### MATERIAL FOR THIS TASK

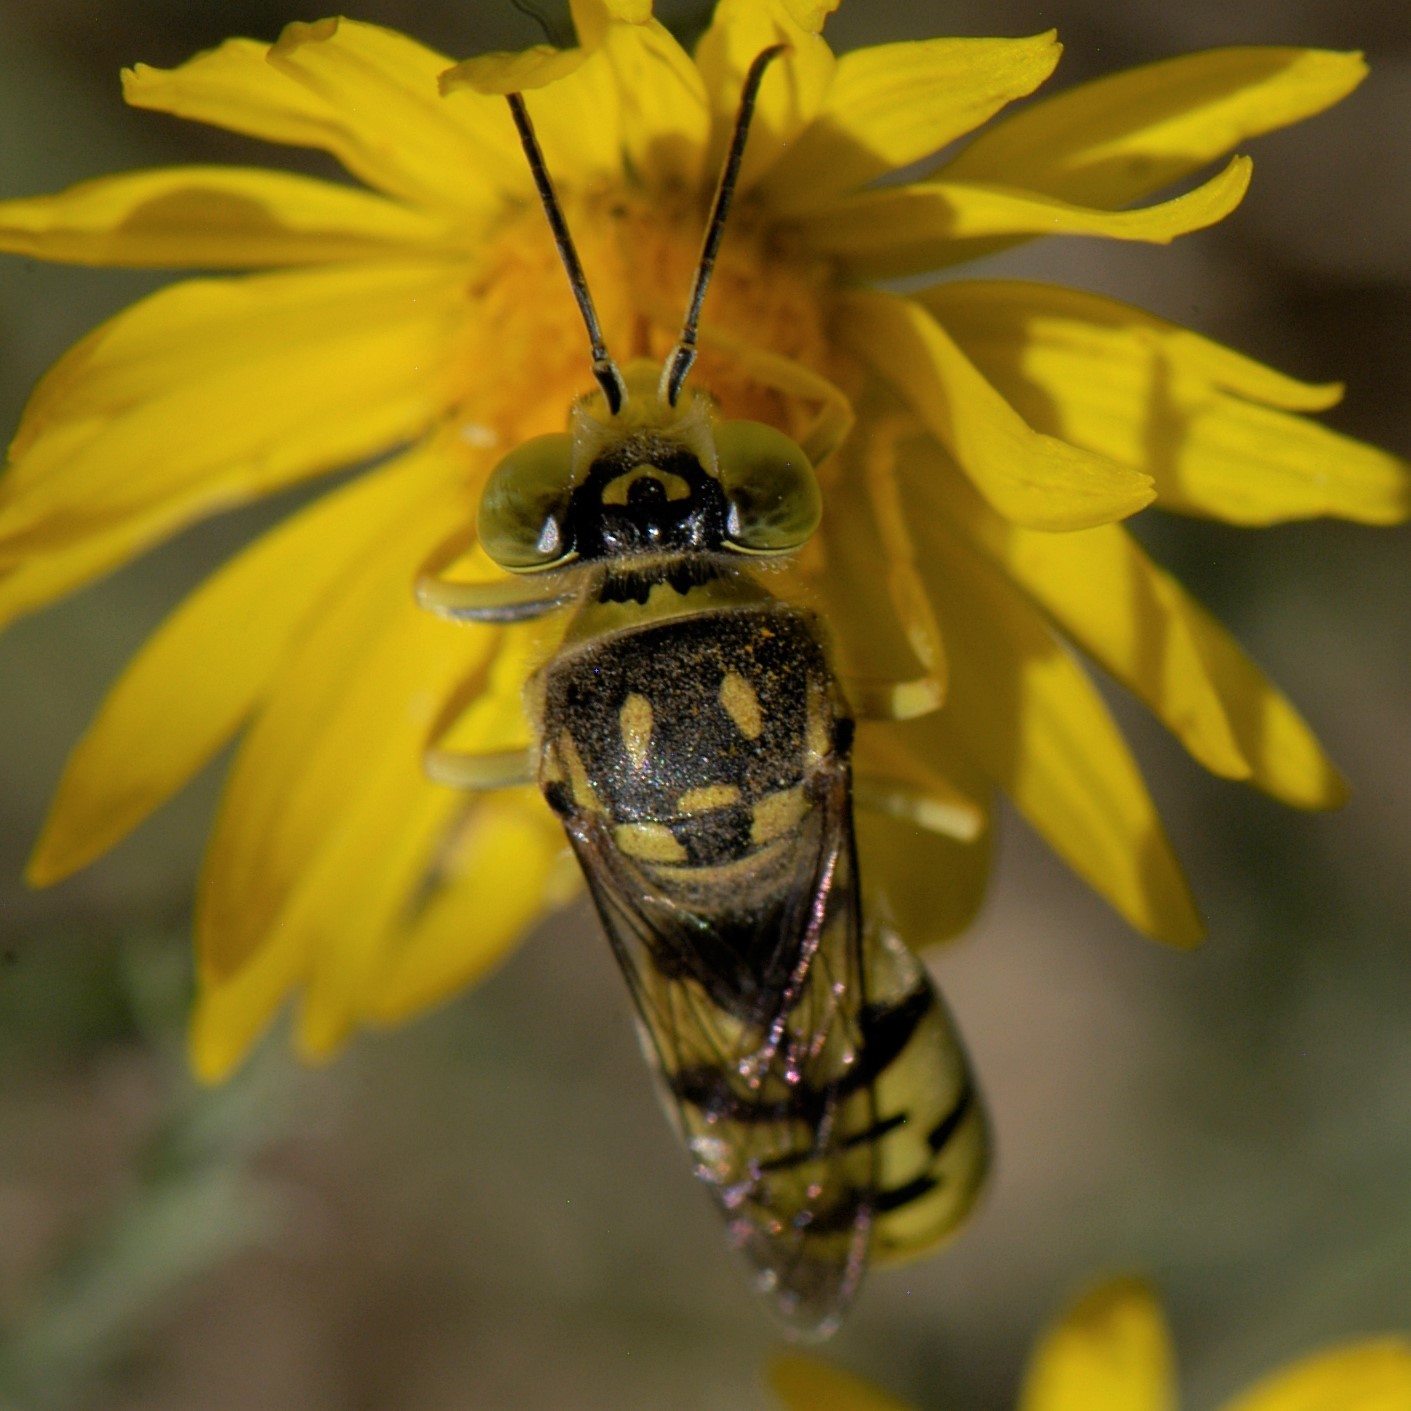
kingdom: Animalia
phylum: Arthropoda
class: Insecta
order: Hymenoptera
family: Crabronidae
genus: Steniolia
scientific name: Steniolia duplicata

### OBJECTIVE
Could you return all the lines above word for word, leaving the pictures out?

### RESPONSE
kingdom: Animalia
phylum: Arthropoda
class: Insecta
order: Hymenoptera
family: Crabronidae
genus: Steniolia
scientific name: Steniolia duplicata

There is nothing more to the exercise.